▸ **Problem details**: Reproduce all of the material below word for word, leaving out the pictures.

▸ **Dataset excerpts**:
□ □ □

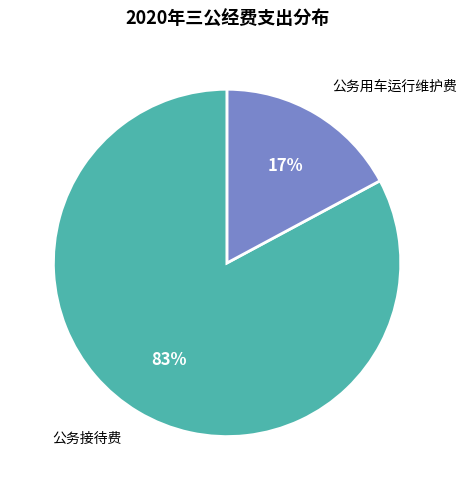

To the nearest percent, what percentage of the pie is 公务用车运行维护费?

17%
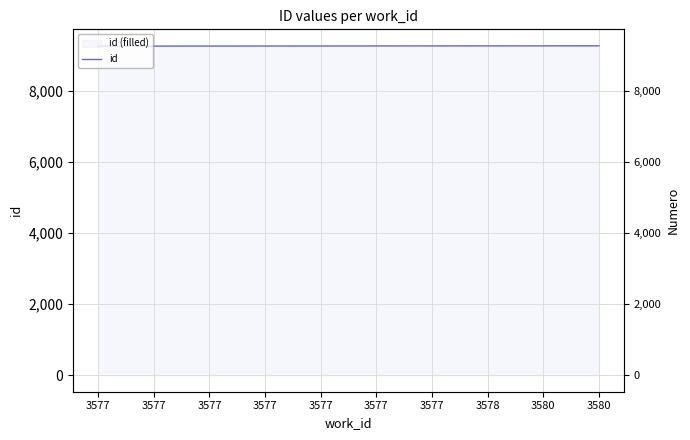

How many values are between 9259 and 9264?

6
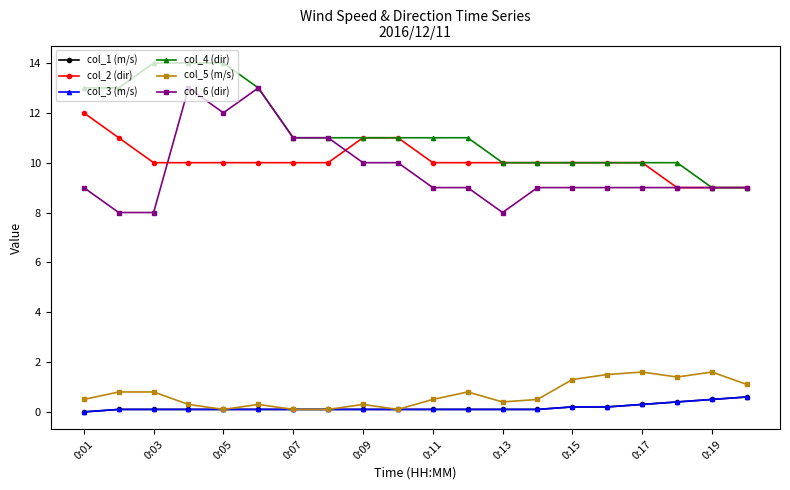

Does the chart have visible grid lines?

No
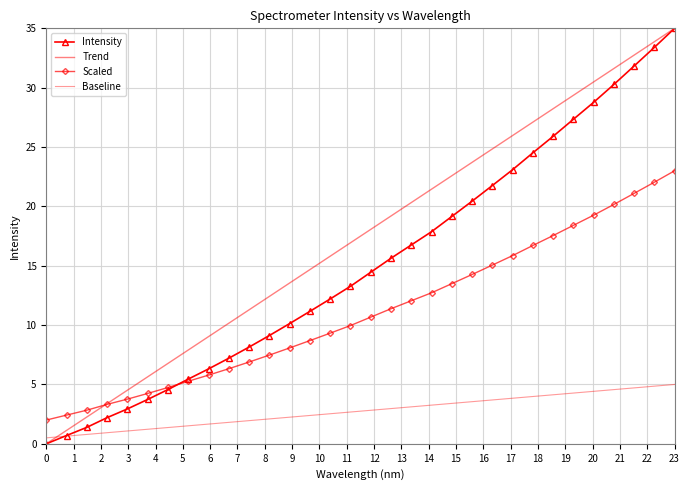

At how many categories does at least one series exceed 29?

6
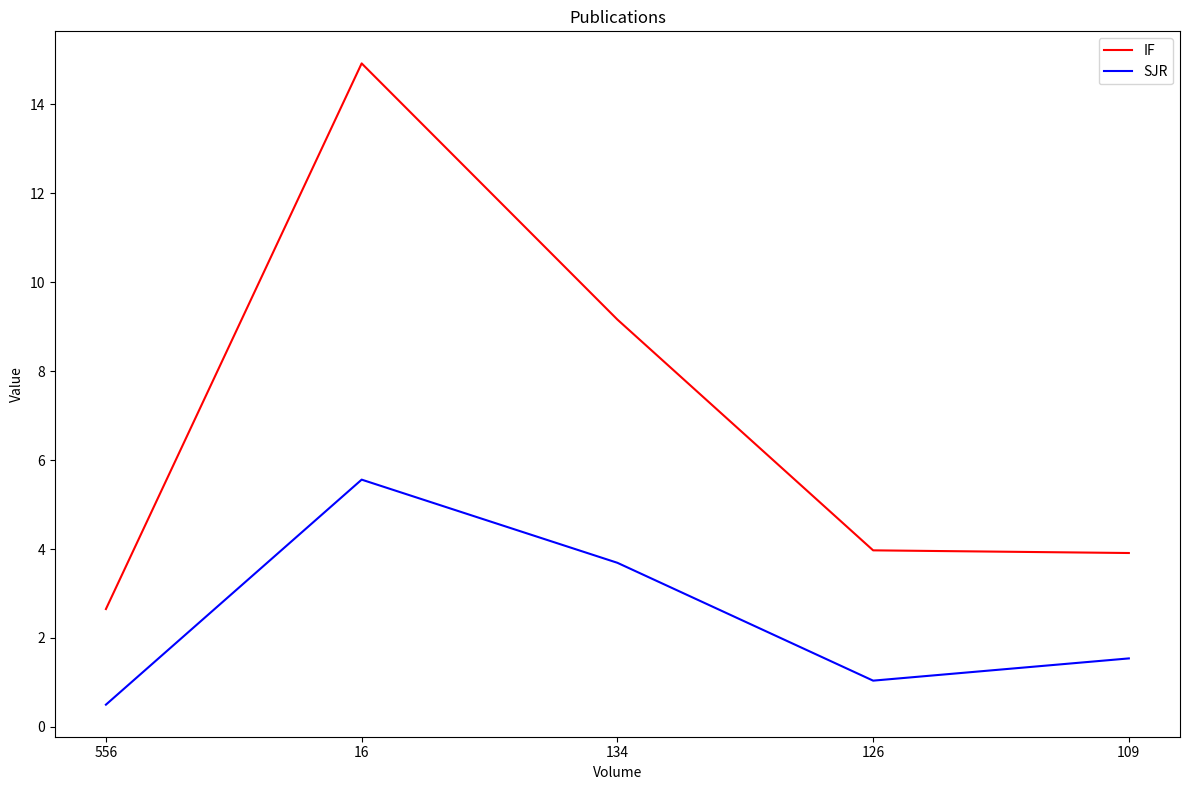

List the series in order of their overall mean, lowest first.

SJR, IF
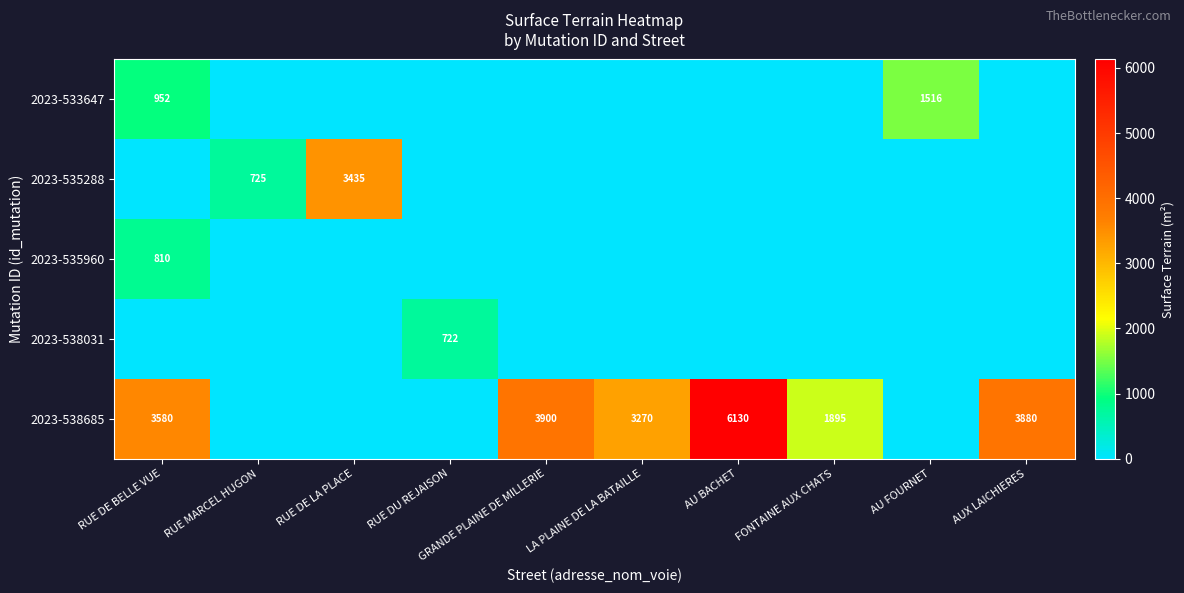

Is the value of 2023-538685 at FONTAINE AUX CHATS greater than the value of 2023-535960 at RUE DE BELLE VUE?

Yes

□ □ □

▸ **Solution**:
To the nearest percent, what percentage of the pie is 公务用车运行维护费?

17%

How many values are between 9259 and 9264?

6

Does the chart have visible grid lines?

No

At how many categories does at least one series exceed 29?

6

List the series in order of their overall mean, lowest first.

SJR, IF

Is the value of 2023-538685 at FONTAINE AUX CHATS greater than the value of 2023-535960 at RUE DE BELLE VUE?

Yes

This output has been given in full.